Sears Holdings Corp (NASDAQ:SHLD) will distribute all of the outstanding shares of common stock of Lands’ End, Inc to the stockholders of common stock of Sears Holdings (except the holders of restricted stock) on a pro-rata basis to execute the spin-off.

According to the board, the holders of restricted stock that is un-vested as of the record date will receive cash awards related to the shares. The cash awards will be subject to vesting requirements.

The board said the distribution of Lands’ End shares of common stock will be made to the stockholders of Sears Holdings Corp (NASDAQ:SHLD) on record as of 5:30 PM Eastern Time on March 24, 2014 (record date of distribution). The retailer is expected to make the distribution on April 4, 2014.

The stockholders of Sears Holdings Corp (NASDAQ:SHLD) will receive 0.300795 shares of Lands’ End common stock for every share of Sears Holdings common stock held as of the set record date of distribution.

According to the company, the fractional shares of Lands’ End common stock will not be distributed, instead, “fractional shares that Sears Holdings stockholders would otherwise have been entitled to receive after application of the foregoing ratio will be aggregated and sold in the public market by the distribution agent.”

Sears Holdings Corp (NASDAQ:SHLD) explained that the aggregate cash proceeds from the sale of fractional shares will be distributed pro rate to the stockholders entitled to receive fractional shares.

Sears plans after spin-off

Sears Holdings Corp (NASDAQ:SHLD) said Lands’ End will remain listed at NASDAQ Global Select Market under the symbol “SHLD.” The common stock of Lands’ End is expected to be listed on NASDAQ Capital Market under the symbol “LE.”

The board expects that the common stock of Sears Holdings Corp (NASDAQ:SHLD) will be traded in two markets (regular-way and ex-distribution) from a date determined by NASDAQ through the distribution date.

“Sears Holdings common stock that trades on the regular-way market will trade with an entitlement to shares of Lands’ End common stock on the distribution date. Sears Holdings common stock that trades on the ex-distribution market will trade without an entitlement to shares of Lands’ End common stock on the distribution date,” according to the company.

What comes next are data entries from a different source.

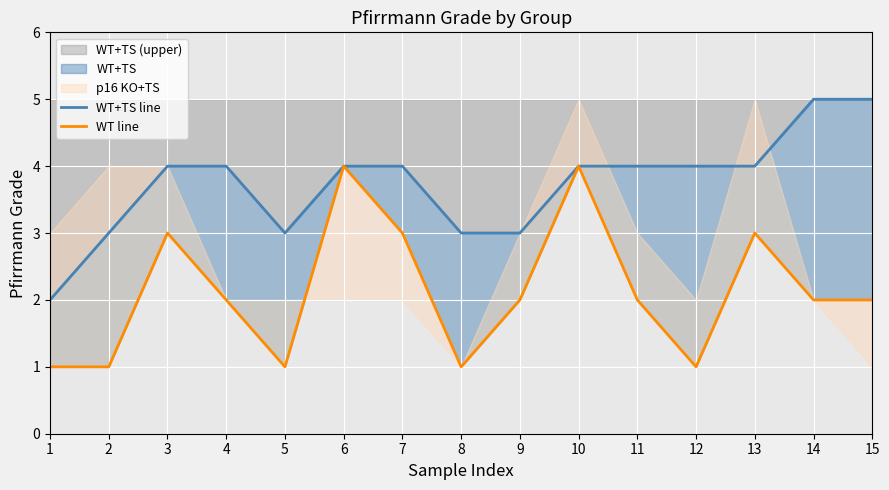

What is the value of the WT line point at the 14th from the left?

2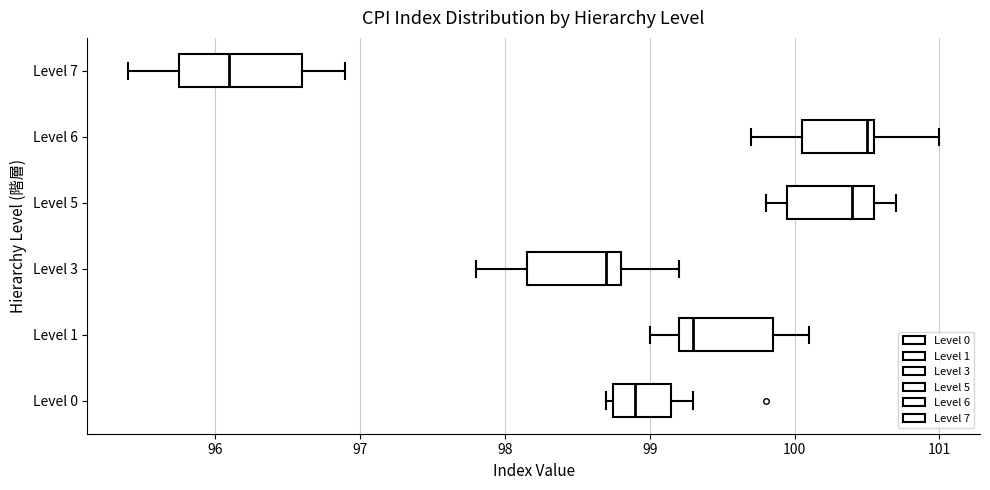

Which box is the widest, from its left edge to its right edge?

Level 7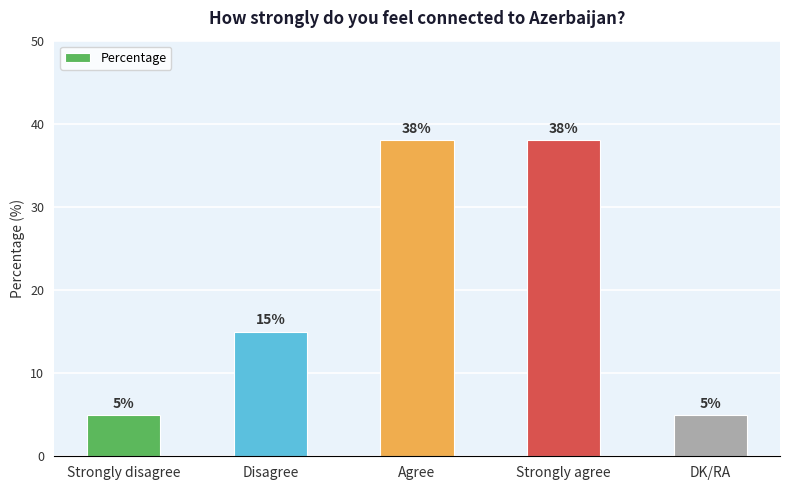

What value does the data have at Disagree, to the nearest 5?

15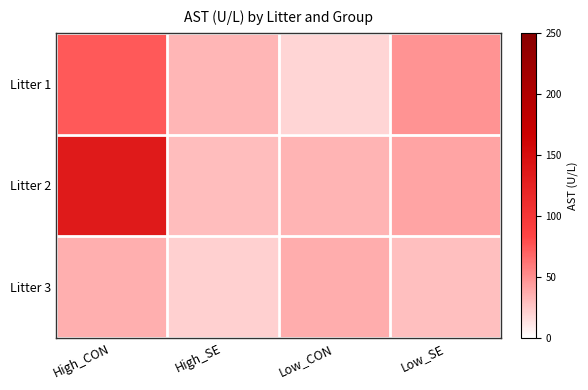

What is the maximum value shown in the chart?

134.5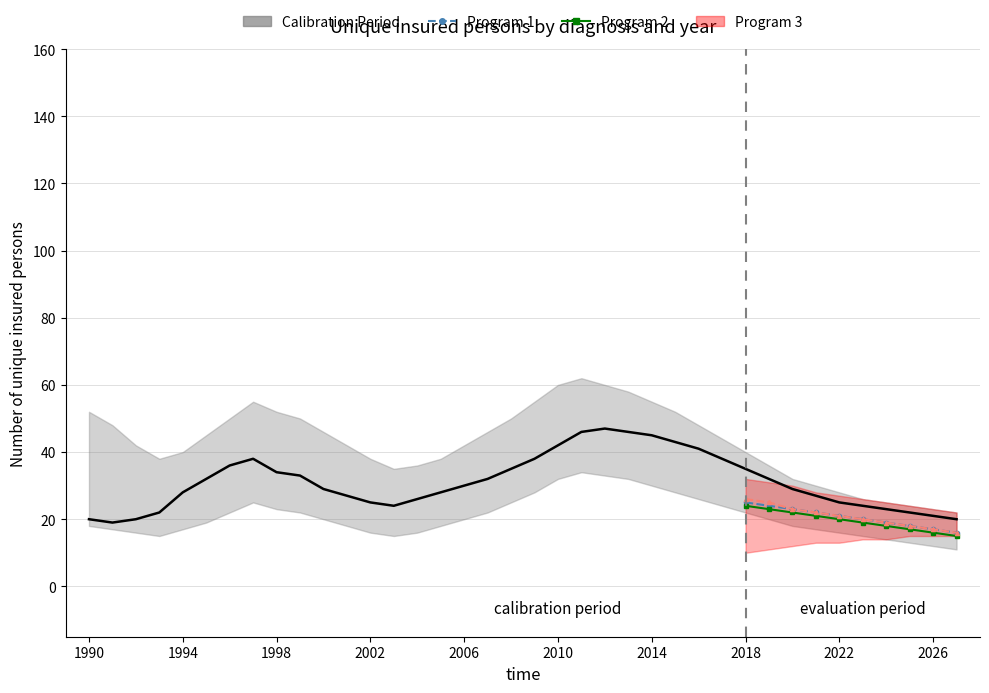

Between 2022 and 1998, which is larger?

1998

Sears Holdings Corp (NASDAQ:SHLD) expect the entitlements to the shares of Lands’ End common stock that will be distributed in the spin-off will start trading on a “when-issued” market on NASDAQ (date will be determined by the stock exchange based in the distribution date). After that, all Lands’ End shares of common stock and Sears Holdings Common stock will be traded on regular settlement basis or “regular way” market.

Lands’ End will become independent from Sears Holdings Corp (NASDAQ:SHLD) and a publicly traded company. Sears Holdings will not retain any common stock or Lands’ End after the spin-off.

Lands’ End pursuing senior secured revolving facility

Land’s End is pursuing an asset-based senior secured revolving facility in connection with the spin-off. The revolving facility would provide a maximum borrowing of approximately $175 million with a letter of credit sub-limit. It is also pursuing a senior secured term loan facility of approximately $515 million.

Sears Holdings Corp (NASDAQ:SHLD) expects to use the proceeds of the term loan facility to pay a $500 million dividend to a subsidiary of Sears Holdings immediately prior to the completion of the spin-off. It will also pay fees and expenses related to the foregoing facilities of $15 million.